Mamadou Diallo, un internaute guinéen, perçoit quant à lui la mort de Sékou Touré comme une délivrance. « Le 26 mars 1984, la Guinée sortait de la pire dictature qu’elle ait connue, celle de « Sékou Tyran ». Pour rappel, ce boucher a détruit l’élite guinéenne, sapé durablement la nation et désorganisé méthodiquement le pays, le résumant d’abord à son parti, puis à sa personne », écrit-il, avant de formuler un vœu : « Je souhaite sincèrement que ce pays sorte de la malédiction dans laquelle ce soit-disant père de la nation nous a plongé : la liberté dans la pauvreté et la souffrance. »

Analyse plus nuancée pour Diérétou Diallo, sur Twitter, qui pense simplement que « ce n’est pas sain d’idéaliser quelqu’un comme Sékou Touré et de l’afficher sans complexe, ni pour soi, ni pour une grande partie de Guinéens qui ont été affectés par le camp Boiro ».

• Au-delà de la Guinée

Au-delà des frontières guinéennes, certains ne cachent pas leur admiration pour l’ancien président. On les trouve notamment parmi les adversaires du Franc  CFA.

Ti’ngué Fouê, un internaute ivoirien militant d’Urgence Panafaricaniste, l’organisation dirigée par Kémi Seba, cite pour sa part une phrase de l’ancien président guinéen : «  »Nous disons non de manière catégorique à tout aménagement du régime colonial et à tout esprit paternaliste. Il n’y a pas dignité sans liberté, nous préférons la pauvreté dans la liberté à la richesse dans l’esclavage. 26 mars 1984 – 26 mars 2018 : 34 années déjà que tu nous a quitté en nous léguant la force de rester digne quoi qu’il advienne ! », écrit-il sur Facebook.

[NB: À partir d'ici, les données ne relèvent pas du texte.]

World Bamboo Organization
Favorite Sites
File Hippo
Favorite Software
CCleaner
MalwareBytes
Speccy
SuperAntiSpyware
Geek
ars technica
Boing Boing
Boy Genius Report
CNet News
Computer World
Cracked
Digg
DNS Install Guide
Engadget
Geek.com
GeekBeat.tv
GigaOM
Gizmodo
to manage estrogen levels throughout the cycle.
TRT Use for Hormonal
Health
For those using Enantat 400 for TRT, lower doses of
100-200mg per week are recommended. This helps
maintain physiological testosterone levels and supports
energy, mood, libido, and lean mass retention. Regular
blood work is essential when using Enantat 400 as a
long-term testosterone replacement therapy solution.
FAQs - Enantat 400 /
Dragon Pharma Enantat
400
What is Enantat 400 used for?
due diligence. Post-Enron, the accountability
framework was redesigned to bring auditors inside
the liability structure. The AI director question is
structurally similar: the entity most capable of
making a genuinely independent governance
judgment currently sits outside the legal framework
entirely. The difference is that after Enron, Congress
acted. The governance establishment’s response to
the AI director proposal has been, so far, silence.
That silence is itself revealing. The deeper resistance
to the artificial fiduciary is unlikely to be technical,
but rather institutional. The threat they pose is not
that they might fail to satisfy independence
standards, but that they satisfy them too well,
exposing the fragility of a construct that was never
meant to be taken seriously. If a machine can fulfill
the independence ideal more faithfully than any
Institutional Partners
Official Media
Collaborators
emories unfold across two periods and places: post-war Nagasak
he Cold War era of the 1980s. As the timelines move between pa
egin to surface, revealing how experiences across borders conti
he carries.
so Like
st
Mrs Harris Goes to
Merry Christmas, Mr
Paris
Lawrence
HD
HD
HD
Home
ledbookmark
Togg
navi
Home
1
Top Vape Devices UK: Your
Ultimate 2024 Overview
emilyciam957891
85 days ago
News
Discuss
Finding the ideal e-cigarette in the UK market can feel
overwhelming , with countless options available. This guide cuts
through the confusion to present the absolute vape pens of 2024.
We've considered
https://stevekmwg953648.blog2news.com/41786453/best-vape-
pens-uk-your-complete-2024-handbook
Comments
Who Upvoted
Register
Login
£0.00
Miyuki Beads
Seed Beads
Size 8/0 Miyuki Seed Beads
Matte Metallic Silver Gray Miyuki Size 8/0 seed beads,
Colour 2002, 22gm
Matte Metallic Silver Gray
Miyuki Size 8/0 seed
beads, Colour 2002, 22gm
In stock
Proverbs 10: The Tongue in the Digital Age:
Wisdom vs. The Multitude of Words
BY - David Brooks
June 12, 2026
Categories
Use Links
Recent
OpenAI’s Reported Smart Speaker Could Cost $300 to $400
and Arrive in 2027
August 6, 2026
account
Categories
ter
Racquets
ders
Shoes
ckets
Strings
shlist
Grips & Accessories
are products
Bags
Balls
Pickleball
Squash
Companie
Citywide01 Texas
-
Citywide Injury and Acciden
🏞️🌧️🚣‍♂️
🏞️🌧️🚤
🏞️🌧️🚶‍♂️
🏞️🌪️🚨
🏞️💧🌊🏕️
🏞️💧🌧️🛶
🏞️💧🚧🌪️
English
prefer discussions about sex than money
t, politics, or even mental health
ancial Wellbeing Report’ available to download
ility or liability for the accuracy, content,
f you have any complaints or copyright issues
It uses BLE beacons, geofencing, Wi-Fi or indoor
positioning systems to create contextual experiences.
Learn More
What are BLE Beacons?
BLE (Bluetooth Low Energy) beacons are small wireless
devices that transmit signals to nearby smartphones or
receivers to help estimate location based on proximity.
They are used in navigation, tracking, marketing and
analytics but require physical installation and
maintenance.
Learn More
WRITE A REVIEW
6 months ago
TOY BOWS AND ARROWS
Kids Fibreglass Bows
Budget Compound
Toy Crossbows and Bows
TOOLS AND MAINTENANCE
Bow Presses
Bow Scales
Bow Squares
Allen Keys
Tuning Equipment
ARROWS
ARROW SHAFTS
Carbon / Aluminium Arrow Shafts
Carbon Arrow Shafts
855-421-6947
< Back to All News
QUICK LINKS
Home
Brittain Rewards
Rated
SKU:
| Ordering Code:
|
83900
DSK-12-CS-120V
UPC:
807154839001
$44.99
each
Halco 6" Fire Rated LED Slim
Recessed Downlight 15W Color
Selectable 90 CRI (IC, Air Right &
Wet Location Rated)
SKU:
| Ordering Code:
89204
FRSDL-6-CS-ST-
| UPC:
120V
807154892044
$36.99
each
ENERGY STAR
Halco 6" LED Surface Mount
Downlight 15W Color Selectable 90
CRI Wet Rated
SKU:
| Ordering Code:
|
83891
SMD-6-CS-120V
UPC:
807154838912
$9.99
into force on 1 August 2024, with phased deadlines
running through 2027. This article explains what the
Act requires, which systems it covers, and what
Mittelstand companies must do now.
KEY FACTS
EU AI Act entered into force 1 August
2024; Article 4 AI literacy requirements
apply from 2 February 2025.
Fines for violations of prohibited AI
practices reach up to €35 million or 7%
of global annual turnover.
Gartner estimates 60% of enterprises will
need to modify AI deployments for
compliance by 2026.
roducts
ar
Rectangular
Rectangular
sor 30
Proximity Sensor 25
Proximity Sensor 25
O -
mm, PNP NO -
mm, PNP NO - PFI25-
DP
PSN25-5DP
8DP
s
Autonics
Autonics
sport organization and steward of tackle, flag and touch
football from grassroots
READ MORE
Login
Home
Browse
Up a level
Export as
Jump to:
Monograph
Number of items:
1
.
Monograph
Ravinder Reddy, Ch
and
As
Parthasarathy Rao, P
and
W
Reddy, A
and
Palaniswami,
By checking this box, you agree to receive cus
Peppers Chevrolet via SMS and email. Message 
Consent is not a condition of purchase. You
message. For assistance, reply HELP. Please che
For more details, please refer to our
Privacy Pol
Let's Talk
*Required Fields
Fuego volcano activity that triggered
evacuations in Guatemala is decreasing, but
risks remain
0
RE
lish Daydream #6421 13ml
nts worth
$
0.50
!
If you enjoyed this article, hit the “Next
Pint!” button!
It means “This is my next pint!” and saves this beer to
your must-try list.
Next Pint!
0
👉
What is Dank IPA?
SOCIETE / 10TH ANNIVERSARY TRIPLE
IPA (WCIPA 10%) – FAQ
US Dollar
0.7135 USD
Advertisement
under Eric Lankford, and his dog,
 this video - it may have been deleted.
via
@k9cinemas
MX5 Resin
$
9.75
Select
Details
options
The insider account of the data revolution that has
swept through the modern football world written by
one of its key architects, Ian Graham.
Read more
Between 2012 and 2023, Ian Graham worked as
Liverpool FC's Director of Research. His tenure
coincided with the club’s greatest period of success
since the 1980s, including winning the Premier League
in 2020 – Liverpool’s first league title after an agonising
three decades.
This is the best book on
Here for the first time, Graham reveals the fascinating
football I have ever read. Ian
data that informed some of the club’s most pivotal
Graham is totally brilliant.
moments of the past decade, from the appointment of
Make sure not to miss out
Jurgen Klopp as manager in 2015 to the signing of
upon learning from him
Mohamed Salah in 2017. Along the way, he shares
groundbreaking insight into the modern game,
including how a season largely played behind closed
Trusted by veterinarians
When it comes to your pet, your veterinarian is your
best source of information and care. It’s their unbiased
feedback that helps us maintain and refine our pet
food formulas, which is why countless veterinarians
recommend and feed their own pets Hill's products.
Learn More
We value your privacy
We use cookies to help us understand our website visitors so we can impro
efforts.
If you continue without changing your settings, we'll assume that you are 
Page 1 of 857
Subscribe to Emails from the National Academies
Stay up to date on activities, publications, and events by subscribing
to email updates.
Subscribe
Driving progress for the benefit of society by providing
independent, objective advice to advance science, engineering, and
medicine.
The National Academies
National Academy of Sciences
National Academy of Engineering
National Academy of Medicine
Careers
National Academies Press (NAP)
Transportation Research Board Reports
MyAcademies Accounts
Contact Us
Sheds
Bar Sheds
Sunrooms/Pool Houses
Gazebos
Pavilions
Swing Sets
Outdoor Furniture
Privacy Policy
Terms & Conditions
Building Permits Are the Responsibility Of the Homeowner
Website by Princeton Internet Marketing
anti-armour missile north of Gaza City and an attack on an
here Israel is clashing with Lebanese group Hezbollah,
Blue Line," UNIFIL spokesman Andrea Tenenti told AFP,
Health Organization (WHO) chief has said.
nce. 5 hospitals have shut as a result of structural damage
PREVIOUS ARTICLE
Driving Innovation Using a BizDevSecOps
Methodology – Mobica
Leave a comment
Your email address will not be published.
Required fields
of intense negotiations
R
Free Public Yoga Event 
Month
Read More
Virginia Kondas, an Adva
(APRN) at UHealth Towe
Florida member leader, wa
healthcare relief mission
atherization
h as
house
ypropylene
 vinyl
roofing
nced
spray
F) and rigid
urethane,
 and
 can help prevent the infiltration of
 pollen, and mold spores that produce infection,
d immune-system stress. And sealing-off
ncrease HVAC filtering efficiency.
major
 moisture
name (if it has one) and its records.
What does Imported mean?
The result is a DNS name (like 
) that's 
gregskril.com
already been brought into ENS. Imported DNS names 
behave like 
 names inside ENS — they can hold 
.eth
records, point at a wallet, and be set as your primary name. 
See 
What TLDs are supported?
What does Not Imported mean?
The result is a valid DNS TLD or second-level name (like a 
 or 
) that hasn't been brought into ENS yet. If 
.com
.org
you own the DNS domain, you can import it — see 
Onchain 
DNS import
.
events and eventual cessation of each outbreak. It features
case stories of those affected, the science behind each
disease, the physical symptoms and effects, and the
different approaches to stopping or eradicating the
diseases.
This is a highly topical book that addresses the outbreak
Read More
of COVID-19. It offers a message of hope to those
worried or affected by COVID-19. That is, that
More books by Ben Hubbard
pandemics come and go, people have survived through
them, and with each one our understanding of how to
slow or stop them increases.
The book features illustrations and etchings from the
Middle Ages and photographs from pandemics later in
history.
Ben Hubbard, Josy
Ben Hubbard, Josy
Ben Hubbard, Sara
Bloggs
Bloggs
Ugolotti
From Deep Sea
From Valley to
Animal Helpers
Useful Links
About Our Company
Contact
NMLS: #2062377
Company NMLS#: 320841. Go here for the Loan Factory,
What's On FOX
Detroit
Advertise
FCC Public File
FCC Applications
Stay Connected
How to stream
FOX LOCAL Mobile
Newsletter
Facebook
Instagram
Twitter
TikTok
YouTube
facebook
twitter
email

• Le bad buzz d’Elie Kamao

Le reggaeman guinéen Elie Kamano a voulu saluer à sa manière la mémoire de Sékou Touré. « J’ai eu le privilège, quand j’étais tout petit, de parler au téléphone quelquefois avec le président Ahmed Sekou Touré lorsqu’il téléphonait a mon père, qui fut durant 22 ans son pilote d’hélicoptère », a-t-il écrit sur sa page Facebook.

Sauf que l’auteur de ces lignes est officiellement né en 1984, année de la disparition du responsable suprême de la Révolution guinéenne. Ce que n’ont pas manqué de souligner, pour s’en moquer, de nombreux internautes. Sur Twitter comme sur Facebook, le hashtag #parlercommeElie connaît un vif succès, accompagnant les histoires les plus drôles et, surtout, imaginaires.

C’est le cas de cet internaute qui dit se souvenir d’un képi offert par le général de Gaulle quand il avait trois ans.